Text »
The vital importance of this interest has been identified and
emphasised time and again in recent cases and needs no restatement
here. The corresponding duty on the journalist (and equally his
editor) is to play his proper role in discharging that function.
His task is to behave as a responsible journalist. He can have no
duty to publish unless he is acting responsibly anymore than the
public has an interest in reading whatever may be published
irresponsibly. That is why in this class of case the question of
whether the publisher has behaved responsibly is necessarily an
intimately bound with the question whether the defence of Qualified
Privilege arises. Unless the publisher is acting responsibly
privilege cannot arise.'
After considering the authorities Mr Justice Gray summed up the
effect of the authorities as follows:-
'A conclusion that the journalist departed from the
standards of responsibility to be expected of him will invariably
be fatal to the defence of privilege, because (as was pointed out
in Loutchansky) it cannot be said to have been in
the public interest to publish in circumstances where the publisher
has not acted responsibly.'
Mr Justice Gray then addressed two cases relied on by the
defendants. The first was Al Fagih v HH Saudi Research &
Marketing Limited [2001] EWCA Civ 1634, in which the Court of
Appeal held, by a majority, that privilege was available despite
the failure of the newspaper to approach the claimant for his
comments before publication. It was common ground in this action
that Mr Hastie had approached neither of the claimants before
publishing the article.

Extracted data »
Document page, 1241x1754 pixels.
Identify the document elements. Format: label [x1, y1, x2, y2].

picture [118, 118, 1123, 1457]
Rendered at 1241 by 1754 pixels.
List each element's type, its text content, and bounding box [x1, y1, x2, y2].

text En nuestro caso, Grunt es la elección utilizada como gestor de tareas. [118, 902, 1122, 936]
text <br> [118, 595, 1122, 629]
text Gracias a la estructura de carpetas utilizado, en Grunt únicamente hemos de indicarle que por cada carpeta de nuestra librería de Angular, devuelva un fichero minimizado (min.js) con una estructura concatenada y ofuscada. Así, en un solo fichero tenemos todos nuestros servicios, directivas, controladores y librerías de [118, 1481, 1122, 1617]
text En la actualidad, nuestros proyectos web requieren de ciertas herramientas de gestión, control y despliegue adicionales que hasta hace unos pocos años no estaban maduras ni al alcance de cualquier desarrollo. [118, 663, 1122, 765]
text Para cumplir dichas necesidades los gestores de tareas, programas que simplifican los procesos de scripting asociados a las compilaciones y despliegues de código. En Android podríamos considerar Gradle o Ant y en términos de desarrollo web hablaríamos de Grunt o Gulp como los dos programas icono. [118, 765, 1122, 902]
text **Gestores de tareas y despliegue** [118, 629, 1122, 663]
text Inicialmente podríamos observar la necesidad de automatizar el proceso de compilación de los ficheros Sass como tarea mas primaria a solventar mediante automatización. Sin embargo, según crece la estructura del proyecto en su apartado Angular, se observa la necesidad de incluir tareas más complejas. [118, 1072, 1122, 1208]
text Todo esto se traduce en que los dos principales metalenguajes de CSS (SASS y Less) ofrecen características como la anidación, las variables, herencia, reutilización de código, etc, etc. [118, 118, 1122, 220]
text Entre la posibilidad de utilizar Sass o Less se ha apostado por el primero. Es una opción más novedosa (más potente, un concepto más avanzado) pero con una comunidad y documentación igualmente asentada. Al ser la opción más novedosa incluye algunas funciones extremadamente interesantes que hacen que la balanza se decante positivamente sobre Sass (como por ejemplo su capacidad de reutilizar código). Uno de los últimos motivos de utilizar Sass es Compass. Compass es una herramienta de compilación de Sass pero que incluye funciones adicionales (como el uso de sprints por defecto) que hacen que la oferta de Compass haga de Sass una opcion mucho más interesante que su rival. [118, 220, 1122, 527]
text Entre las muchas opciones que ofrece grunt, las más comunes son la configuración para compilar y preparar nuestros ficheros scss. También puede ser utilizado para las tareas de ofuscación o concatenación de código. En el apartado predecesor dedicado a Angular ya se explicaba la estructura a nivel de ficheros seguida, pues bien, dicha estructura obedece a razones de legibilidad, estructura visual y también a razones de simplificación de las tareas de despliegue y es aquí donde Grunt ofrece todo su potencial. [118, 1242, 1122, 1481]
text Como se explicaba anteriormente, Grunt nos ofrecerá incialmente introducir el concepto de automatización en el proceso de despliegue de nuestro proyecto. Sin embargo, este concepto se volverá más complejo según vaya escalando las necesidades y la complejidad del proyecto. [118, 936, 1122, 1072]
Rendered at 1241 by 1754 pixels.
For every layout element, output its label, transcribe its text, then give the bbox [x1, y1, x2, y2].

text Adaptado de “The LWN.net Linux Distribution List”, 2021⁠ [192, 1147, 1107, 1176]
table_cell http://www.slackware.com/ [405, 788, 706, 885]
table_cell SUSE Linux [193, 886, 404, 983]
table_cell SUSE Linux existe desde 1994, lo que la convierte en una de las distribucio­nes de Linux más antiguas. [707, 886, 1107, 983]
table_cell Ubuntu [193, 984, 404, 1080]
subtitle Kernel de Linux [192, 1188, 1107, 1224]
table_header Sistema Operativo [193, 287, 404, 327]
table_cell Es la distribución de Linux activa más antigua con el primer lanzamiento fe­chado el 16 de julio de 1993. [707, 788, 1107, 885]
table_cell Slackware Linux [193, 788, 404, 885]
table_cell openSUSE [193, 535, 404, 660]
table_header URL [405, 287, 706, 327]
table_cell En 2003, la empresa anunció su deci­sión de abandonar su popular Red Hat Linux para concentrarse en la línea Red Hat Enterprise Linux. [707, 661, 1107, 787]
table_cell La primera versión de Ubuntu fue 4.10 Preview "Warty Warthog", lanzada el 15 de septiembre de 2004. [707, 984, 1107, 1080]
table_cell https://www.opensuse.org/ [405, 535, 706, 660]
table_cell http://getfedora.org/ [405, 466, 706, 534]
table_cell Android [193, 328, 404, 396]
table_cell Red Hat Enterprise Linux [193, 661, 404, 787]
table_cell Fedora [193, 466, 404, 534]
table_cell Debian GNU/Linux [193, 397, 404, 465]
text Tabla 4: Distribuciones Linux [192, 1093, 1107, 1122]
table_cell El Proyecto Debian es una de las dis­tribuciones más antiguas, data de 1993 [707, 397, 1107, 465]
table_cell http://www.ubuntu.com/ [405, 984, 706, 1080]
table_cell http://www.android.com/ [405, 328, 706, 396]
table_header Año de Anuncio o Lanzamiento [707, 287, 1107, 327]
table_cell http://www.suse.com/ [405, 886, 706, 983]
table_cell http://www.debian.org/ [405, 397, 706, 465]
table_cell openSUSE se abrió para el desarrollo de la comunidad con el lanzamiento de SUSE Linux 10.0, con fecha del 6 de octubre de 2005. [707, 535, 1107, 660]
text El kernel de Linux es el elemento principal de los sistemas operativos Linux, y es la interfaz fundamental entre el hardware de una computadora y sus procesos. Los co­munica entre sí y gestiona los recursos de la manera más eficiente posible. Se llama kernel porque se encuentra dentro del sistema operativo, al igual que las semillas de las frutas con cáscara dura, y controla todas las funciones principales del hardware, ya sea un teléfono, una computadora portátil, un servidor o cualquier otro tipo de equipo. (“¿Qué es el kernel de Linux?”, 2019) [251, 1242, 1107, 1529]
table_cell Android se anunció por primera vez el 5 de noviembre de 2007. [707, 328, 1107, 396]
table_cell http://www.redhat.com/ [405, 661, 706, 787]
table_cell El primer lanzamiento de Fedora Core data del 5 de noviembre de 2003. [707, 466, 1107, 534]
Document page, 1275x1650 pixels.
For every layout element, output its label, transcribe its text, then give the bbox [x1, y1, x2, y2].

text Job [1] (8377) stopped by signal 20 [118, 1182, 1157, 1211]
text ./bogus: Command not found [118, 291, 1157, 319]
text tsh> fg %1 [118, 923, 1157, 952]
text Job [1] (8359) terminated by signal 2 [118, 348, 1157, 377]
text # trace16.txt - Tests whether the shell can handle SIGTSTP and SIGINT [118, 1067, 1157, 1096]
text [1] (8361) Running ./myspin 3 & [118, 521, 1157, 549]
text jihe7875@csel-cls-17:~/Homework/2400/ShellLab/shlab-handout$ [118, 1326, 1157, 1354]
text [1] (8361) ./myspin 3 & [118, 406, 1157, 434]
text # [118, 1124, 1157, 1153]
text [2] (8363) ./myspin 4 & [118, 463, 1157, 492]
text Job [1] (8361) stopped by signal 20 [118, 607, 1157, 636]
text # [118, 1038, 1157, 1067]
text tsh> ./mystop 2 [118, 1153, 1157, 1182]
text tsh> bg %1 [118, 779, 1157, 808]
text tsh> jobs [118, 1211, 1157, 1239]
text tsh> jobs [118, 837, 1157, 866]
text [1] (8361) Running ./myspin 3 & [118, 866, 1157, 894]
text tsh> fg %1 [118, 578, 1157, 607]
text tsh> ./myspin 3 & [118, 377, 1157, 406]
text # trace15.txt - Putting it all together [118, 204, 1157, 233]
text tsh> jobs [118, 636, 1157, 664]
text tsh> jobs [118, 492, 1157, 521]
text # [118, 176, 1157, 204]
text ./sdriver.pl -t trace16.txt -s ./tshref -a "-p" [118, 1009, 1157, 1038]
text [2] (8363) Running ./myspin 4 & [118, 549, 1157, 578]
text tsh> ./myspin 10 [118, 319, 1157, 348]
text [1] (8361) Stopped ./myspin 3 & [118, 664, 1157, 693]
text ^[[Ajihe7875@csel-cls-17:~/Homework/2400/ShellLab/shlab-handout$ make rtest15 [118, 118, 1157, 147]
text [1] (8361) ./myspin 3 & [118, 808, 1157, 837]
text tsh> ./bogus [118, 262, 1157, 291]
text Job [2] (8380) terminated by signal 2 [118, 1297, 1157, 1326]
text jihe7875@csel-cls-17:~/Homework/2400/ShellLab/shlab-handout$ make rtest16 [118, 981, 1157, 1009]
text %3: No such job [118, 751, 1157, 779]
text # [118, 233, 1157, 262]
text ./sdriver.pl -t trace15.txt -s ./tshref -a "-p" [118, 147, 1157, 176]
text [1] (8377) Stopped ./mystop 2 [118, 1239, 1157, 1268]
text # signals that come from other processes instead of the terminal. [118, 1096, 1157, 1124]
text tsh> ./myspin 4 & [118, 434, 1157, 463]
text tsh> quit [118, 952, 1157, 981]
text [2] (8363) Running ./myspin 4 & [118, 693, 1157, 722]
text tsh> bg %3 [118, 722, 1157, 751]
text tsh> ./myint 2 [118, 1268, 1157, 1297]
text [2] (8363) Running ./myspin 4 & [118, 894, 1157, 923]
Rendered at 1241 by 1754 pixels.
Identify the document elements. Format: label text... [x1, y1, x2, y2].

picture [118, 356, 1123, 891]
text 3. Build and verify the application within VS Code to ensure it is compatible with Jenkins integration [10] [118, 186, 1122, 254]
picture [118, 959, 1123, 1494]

What is asked » Output the judgment excerpt on responsible journalism word for word, everything from "The vital importance" down to "discharging that function.". None of the rows are needed here.

Answer below »
The vital importance of this interest has been identified and
emphasised time and again in recent cases and needs no restatement
here. The corresponding duty on the journalist (and equally his
editor) is to play his proper role in discharging that function.